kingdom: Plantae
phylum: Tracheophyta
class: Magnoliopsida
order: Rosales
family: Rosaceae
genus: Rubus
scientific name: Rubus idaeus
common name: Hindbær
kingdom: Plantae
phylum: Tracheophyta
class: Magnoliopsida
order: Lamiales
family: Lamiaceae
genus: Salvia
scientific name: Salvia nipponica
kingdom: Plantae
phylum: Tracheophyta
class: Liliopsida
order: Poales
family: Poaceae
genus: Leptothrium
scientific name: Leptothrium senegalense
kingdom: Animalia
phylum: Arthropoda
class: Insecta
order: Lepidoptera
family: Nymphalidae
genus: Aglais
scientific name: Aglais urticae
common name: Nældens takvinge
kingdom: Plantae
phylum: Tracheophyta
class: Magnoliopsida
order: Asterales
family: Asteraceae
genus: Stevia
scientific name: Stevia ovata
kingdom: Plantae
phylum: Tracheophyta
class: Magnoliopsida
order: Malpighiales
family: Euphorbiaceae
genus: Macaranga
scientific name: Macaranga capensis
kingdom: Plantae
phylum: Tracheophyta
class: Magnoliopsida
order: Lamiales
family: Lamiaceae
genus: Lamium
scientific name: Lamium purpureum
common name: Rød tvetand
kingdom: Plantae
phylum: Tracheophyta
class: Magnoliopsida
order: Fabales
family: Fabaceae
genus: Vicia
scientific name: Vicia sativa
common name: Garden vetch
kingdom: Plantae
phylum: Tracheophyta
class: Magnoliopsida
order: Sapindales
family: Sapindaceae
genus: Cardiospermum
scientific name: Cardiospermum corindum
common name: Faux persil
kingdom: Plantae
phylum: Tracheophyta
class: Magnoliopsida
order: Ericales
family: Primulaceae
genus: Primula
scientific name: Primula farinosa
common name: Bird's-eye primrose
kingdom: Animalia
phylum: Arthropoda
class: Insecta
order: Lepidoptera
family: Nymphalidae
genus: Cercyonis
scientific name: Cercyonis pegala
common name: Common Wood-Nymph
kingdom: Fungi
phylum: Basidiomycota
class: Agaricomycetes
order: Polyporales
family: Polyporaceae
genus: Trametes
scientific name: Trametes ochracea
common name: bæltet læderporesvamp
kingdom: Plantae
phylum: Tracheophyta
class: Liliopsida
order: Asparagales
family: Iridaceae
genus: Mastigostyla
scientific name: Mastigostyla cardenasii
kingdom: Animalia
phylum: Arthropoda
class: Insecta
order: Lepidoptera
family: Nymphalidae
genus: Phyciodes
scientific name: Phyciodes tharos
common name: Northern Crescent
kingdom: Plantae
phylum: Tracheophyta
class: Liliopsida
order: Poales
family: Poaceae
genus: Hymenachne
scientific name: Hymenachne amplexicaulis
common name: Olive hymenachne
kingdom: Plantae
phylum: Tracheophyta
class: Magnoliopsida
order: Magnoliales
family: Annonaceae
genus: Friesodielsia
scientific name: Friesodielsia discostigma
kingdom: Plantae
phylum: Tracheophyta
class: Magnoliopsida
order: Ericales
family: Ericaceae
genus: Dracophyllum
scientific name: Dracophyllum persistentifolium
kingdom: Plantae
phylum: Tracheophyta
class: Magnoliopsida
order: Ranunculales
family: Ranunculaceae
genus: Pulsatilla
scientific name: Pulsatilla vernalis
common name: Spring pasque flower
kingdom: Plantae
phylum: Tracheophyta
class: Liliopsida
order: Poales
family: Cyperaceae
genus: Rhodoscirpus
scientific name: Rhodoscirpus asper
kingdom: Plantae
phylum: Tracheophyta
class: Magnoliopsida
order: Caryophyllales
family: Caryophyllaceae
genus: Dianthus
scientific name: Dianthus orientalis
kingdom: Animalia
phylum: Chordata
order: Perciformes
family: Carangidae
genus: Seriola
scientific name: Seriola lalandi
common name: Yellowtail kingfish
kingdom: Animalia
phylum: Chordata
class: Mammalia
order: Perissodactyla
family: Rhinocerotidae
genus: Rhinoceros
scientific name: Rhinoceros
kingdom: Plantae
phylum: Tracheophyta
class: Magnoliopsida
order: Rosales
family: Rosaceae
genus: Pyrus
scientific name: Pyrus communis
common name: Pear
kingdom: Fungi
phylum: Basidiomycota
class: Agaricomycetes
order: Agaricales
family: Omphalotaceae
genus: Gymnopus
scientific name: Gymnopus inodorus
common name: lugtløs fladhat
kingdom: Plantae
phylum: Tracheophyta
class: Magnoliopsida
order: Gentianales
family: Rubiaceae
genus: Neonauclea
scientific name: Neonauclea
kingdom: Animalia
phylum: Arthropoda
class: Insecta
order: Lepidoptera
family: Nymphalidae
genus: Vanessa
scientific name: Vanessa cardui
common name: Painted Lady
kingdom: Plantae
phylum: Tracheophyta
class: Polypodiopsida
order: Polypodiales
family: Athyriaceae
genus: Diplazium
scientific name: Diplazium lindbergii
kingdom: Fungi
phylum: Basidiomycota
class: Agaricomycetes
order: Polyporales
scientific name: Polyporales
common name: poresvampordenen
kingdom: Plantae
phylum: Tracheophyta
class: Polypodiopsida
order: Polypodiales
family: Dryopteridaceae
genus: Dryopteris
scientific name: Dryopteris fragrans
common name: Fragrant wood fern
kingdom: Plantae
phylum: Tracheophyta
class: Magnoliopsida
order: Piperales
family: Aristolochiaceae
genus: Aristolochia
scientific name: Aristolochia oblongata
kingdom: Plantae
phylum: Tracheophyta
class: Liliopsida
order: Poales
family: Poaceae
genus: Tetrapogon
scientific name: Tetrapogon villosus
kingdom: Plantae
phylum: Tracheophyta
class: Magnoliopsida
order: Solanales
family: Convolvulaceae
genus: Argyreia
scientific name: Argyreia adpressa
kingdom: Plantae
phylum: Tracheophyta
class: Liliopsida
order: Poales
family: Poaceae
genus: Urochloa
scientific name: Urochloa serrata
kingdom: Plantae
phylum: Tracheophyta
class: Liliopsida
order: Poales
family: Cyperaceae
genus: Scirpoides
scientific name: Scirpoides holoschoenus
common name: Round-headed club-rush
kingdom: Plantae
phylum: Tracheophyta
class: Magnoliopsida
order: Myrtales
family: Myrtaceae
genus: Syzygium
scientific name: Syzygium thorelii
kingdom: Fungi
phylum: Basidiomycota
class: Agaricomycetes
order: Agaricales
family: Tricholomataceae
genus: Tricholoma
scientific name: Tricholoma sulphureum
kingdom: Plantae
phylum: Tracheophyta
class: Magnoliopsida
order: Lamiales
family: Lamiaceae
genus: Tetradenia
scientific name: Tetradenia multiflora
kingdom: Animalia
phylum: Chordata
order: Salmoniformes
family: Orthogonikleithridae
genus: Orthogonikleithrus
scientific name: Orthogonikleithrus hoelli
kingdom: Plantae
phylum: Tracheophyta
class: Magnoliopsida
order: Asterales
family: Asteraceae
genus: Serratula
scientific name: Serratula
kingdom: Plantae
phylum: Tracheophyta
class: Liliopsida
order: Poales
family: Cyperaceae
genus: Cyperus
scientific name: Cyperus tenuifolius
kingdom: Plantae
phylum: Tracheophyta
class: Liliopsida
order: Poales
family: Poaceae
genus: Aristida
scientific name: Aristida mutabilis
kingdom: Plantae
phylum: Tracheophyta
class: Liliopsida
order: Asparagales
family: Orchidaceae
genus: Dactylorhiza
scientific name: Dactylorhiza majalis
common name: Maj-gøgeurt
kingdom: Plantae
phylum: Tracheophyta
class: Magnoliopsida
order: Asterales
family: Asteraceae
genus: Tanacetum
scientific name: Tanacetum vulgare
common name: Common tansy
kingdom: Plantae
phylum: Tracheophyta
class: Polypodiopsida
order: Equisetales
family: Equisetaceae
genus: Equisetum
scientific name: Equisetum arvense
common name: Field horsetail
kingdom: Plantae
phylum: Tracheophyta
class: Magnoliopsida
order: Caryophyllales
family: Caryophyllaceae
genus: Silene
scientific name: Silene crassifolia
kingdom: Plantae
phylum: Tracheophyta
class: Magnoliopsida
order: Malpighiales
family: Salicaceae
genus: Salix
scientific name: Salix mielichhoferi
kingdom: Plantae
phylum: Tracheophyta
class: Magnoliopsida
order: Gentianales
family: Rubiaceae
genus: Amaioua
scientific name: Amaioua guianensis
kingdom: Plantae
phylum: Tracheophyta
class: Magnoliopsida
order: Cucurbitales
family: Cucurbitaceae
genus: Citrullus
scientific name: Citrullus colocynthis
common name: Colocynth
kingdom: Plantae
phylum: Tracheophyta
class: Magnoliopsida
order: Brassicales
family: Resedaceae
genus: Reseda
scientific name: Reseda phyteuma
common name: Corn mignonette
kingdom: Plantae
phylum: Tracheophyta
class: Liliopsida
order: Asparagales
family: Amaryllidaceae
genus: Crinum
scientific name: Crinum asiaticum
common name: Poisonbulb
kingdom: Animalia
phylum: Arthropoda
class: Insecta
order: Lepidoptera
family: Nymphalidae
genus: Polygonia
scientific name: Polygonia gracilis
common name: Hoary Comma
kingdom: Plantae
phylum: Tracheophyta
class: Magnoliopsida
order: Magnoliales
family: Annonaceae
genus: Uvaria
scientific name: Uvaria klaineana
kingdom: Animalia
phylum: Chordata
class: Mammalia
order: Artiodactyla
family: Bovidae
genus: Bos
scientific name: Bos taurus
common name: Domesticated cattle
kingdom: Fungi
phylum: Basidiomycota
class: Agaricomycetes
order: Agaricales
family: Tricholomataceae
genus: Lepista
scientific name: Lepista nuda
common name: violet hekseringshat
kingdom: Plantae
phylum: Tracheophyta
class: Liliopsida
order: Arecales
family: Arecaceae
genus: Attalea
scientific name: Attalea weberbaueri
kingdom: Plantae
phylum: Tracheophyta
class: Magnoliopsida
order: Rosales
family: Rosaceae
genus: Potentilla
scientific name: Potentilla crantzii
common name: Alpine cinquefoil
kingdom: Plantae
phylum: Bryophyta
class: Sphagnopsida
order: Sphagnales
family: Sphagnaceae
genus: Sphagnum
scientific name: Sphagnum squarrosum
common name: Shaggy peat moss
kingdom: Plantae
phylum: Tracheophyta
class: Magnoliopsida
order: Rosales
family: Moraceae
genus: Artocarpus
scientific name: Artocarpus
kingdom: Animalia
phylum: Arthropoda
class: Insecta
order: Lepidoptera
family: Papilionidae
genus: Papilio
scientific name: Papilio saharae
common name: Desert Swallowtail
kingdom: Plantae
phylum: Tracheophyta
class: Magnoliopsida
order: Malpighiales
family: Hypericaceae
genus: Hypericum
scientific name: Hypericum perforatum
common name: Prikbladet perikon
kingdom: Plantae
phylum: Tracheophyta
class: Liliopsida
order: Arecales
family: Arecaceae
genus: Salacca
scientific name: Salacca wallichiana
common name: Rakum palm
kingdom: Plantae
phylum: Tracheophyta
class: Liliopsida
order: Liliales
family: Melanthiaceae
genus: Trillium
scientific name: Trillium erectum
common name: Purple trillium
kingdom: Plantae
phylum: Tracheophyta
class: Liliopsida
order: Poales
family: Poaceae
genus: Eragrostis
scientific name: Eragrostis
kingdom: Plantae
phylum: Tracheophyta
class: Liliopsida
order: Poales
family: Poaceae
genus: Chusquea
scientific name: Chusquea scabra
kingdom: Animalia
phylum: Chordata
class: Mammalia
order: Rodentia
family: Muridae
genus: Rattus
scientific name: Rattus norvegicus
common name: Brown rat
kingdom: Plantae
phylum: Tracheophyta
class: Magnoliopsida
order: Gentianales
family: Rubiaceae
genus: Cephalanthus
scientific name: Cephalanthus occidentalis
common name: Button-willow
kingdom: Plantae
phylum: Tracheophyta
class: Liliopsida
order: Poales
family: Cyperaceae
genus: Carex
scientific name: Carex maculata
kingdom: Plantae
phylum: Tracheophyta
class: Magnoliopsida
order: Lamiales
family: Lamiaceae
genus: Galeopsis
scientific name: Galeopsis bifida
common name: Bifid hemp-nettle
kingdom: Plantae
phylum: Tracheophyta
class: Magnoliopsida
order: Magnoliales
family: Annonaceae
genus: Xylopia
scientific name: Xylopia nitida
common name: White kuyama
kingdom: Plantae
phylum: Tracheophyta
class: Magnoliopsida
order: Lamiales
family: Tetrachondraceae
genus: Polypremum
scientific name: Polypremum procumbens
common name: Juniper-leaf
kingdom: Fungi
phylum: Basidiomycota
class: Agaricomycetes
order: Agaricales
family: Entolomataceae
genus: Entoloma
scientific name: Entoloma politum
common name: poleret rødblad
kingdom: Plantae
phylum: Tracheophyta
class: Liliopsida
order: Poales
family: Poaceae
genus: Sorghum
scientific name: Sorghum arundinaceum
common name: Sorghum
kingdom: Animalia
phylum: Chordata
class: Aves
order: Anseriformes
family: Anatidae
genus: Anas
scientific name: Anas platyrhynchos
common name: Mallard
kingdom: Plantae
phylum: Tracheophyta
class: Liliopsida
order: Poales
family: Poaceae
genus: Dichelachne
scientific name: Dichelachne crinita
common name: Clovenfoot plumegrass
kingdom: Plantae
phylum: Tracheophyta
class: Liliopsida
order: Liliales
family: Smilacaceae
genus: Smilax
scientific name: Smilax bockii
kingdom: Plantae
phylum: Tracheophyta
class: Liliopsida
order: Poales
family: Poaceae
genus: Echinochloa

^^^^

CHALLENGE:
Recast the lines above, starting at the one containing "genus: Uvaria" and ending at the one containing "genus: Potentilla", as a JSON list of strings with one string per line and blank lines left out.

OUTPUT OF THE EXERCISE:
[
  "genus: Uvaria",
  "scientific name: Uvaria klaineana",
  "kingdom: Animalia",
  "phylum: Chordata",
  "class: Mammalia",
  "order: Artiodactyla",
  "family: Bovidae",
  "genus: Bos",
  "scientific name: Bos taurus",
  "common name: Domesticated cattle",
  "kingdom: Fungi",
  "phylum: Basidiomycota",
  "class: Agaricomycetes",
  "order: Agaricales",
  "family: Tricholomataceae",
  "genus: Lepista",
  "scientific name: Lepista nuda",
  "common name: violet hekseringshat",
  "kingdom: Plantae",
  "phylum: Tracheophyta",
  "class: Liliopsida",
  "order: Arecales",
  "family: Arecaceae",
  "genus: Attalea",
  "scientific name: Attalea weberbaueri",
  "kingdom: Plantae",
  "phylum: Tracheophyta",
  "class: Magnoliopsida",
  "order: Rosales",
  "family: Rosaceae",
  "genus: Potentilla"
]